Supplied records Start Marker

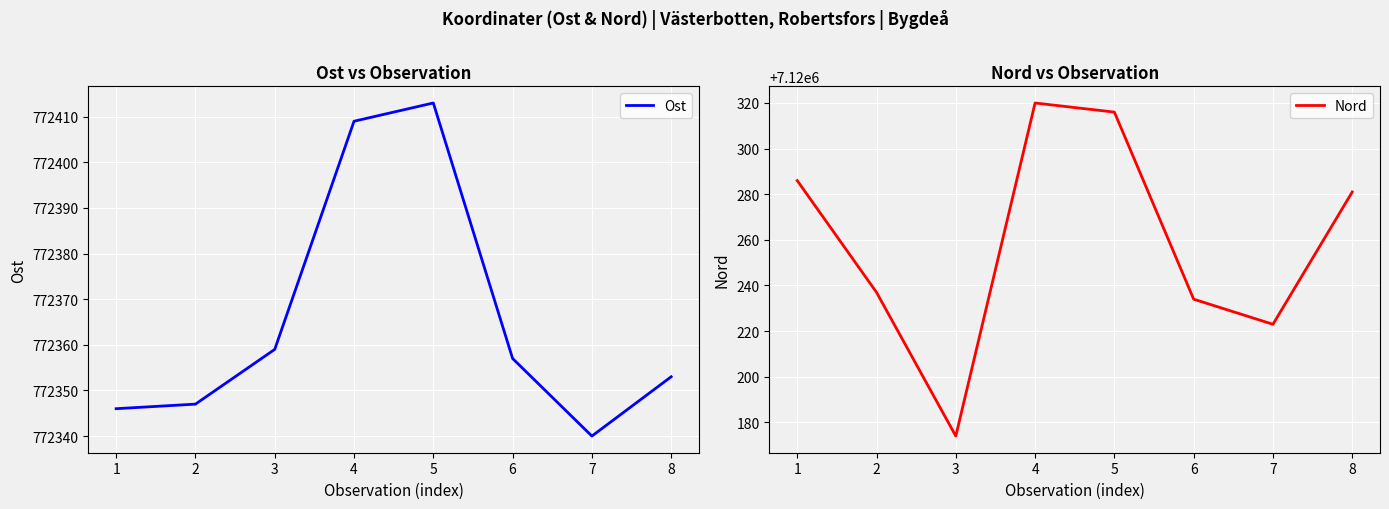

Rank the series by their maximum value, from highest to lowest.

Nord, Ost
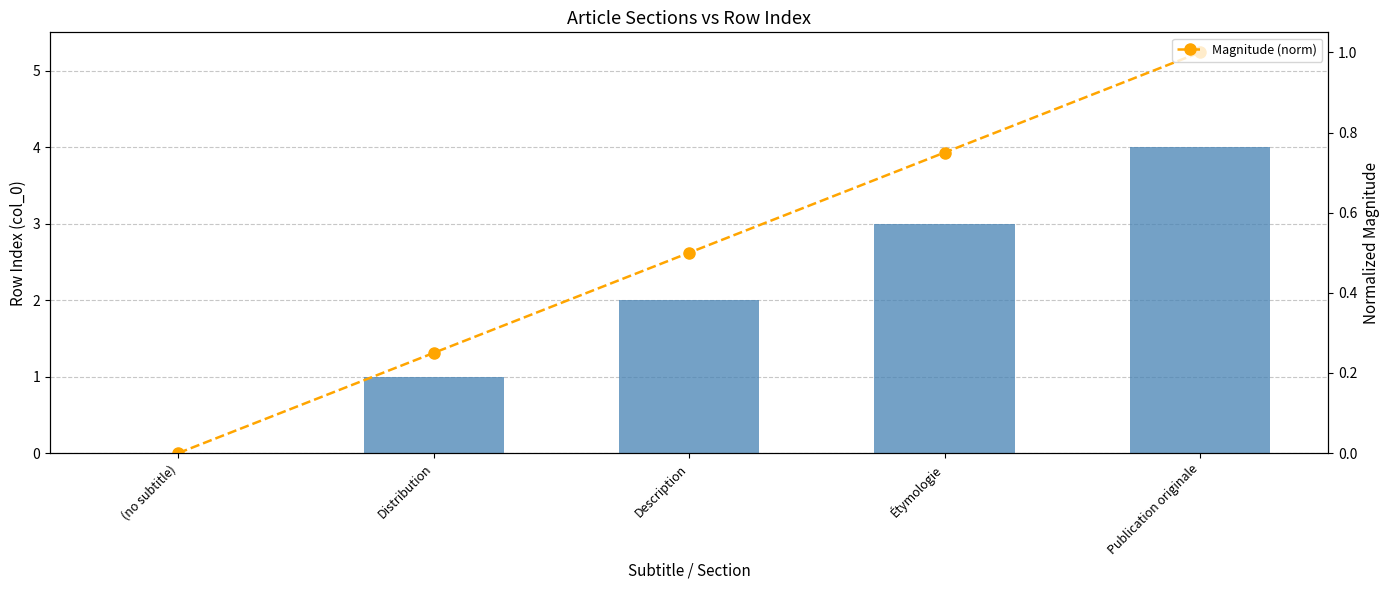

The col_0 series shows 2.0 at Description. True or false?

True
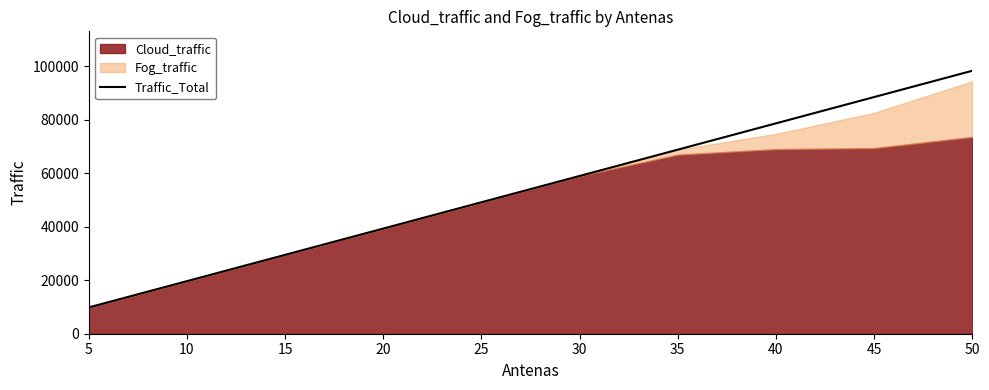

What is the value of the 5th point from the left?

49150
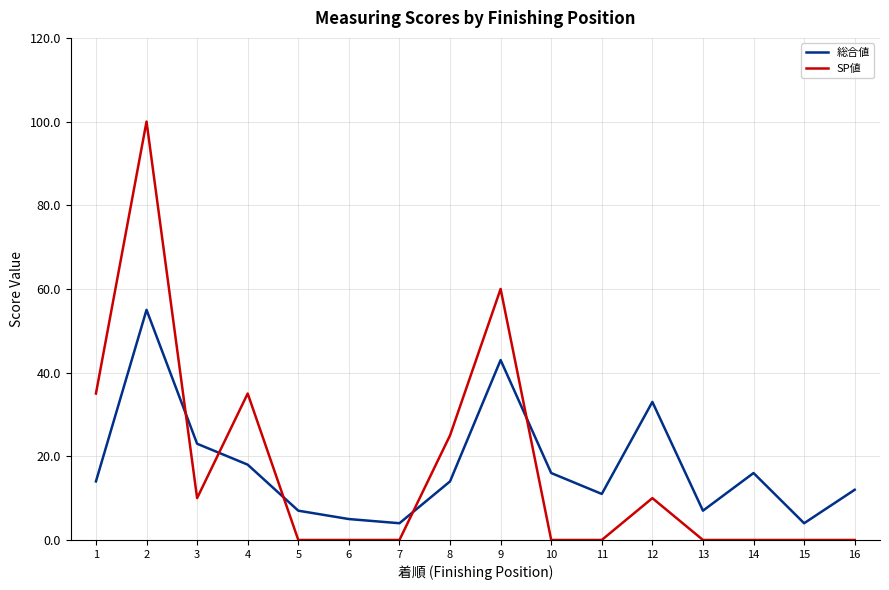

True or false: 総合値 and SP値 cross at least once.

True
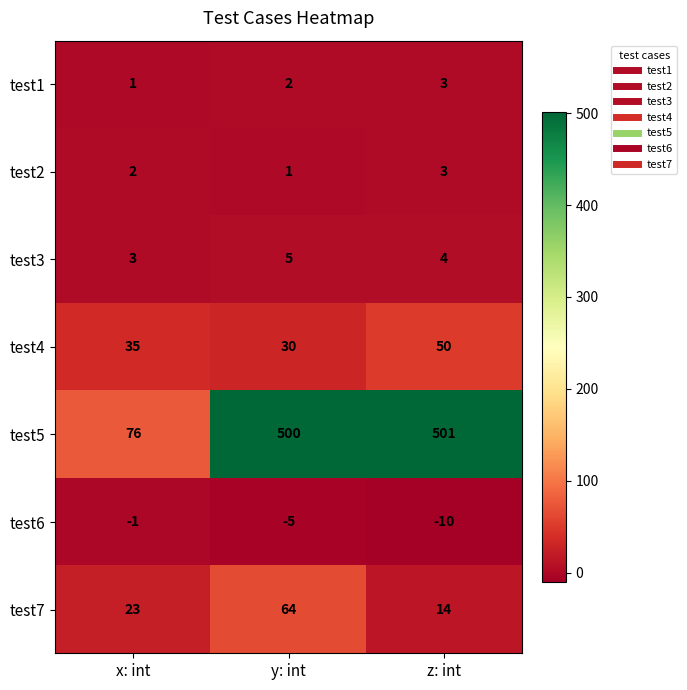

At which category does the chart reach its peak across all series?

z: int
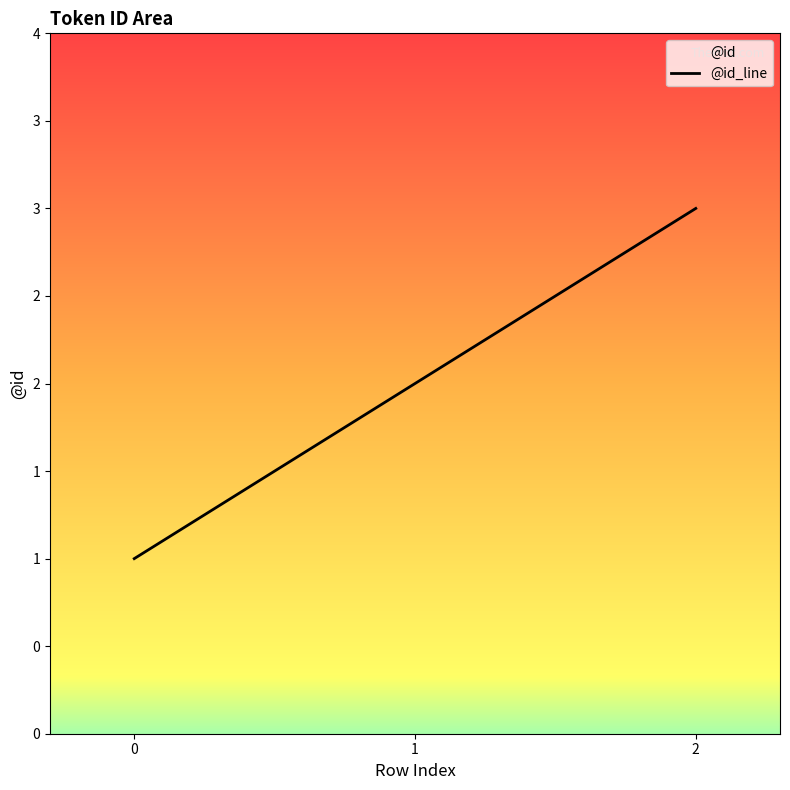

What is the difference between the maximum and minimum values?

2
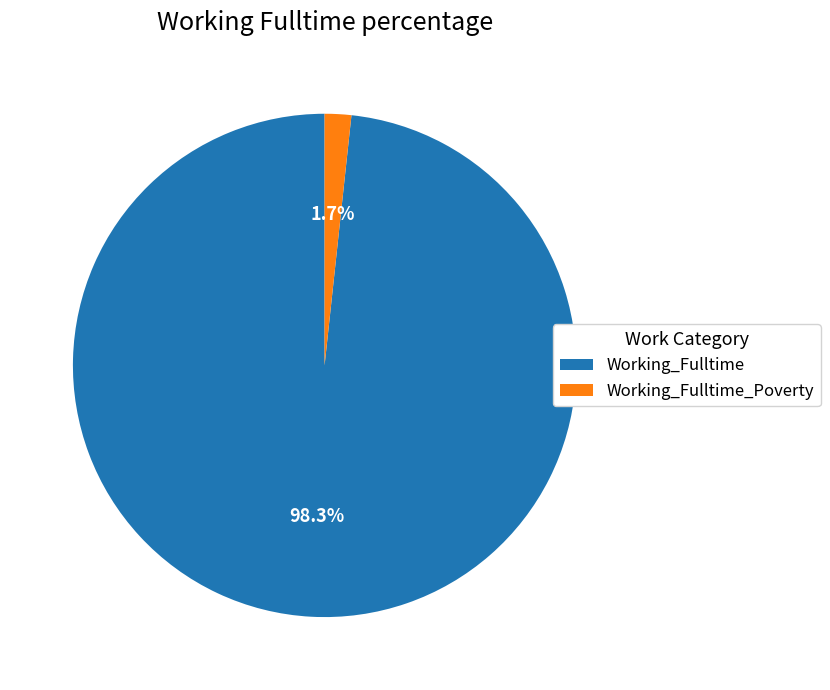

Between Working_Fulltime and Working_Fulltime_Poverty, which is larger?

Working_Fulltime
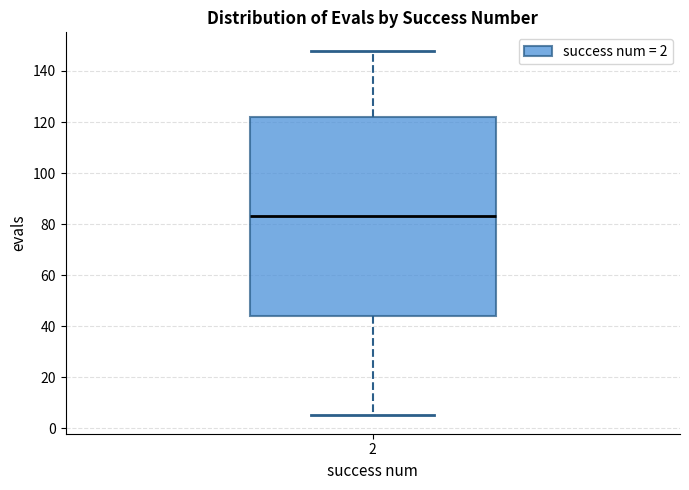

Transcribe this box plot: give where the median line is, the range the box spans, and where the two whiskers end, as read against the y-axis. The values are not printed on the chart, so give them approximately, as read against the axis.

median 84, box 44 to 122, whiskers 6 to 148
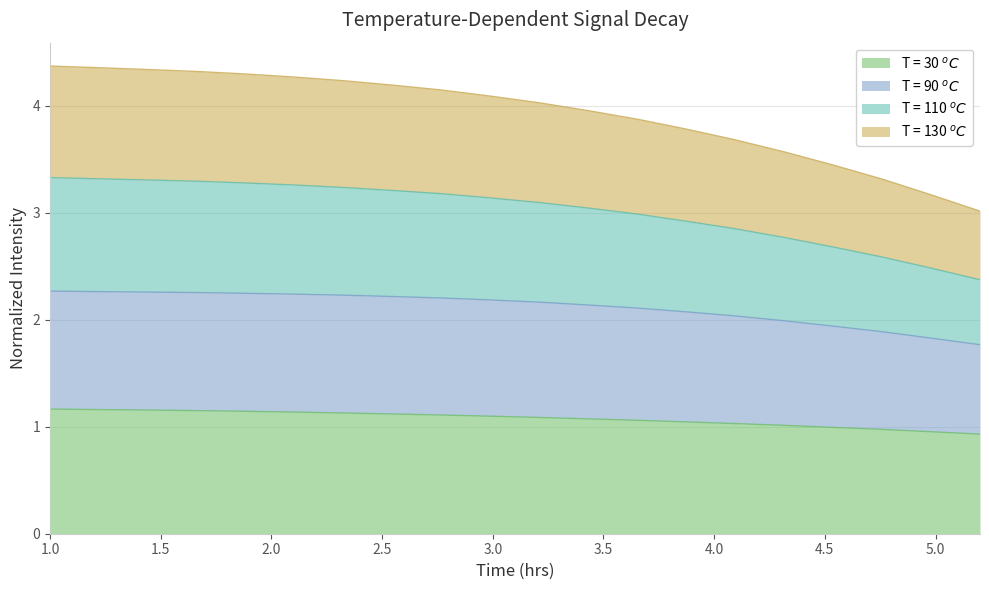

Read the T = 30 $^oC$ value at 2.547738693467337.

1.1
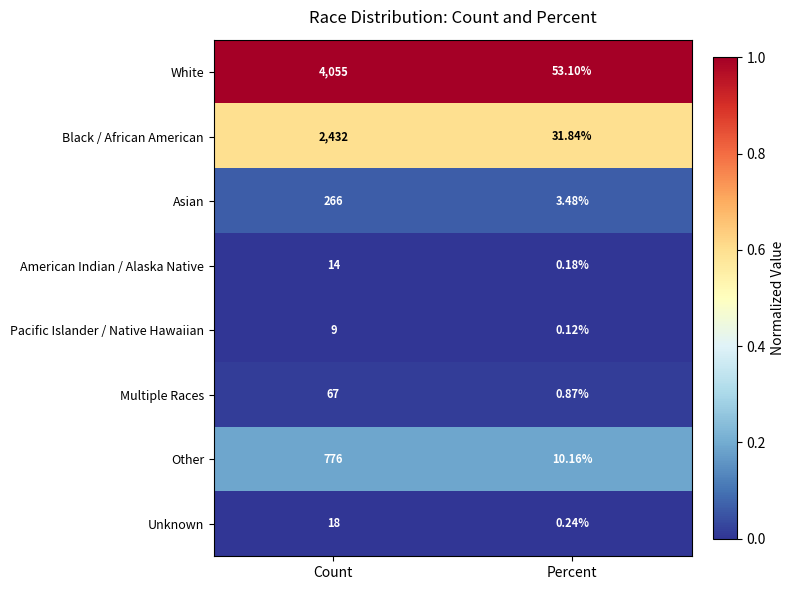

At which label does Asian reach its peak?

Count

Supplied records End Marker

● **How to complete this task**: Can you reproduce every line above verbatim, omitting the pictures?

● **Expected answer**:
Rank the series by their maximum value, from highest to lowest.

Nord, Ost

The col_0 series shows 2.0 at Description. True or false?

True

What is the value of the 5th point from the left?

49150

True or false: 総合値 and SP値 cross at least once.

True

At which category does the chart reach its peak across all series?

z: int

What is the difference between the maximum and minimum values?

2

Between Working_Fulltime and Working_Fulltime_Poverty, which is larger?

Working_Fulltime

Transcribe this box plot: give where the median line is, the range the box spans, and where the two whiskers end, as read against the y-axis. The values are not printed on the chart, so give them approximately, as read against the axis.

median 84, box 44 to 122, whiskers 6 to 148

Read the T = 30 $^oC$ value at 2.547738693467337.

1.1

At which label does Asian reach its peak?

Count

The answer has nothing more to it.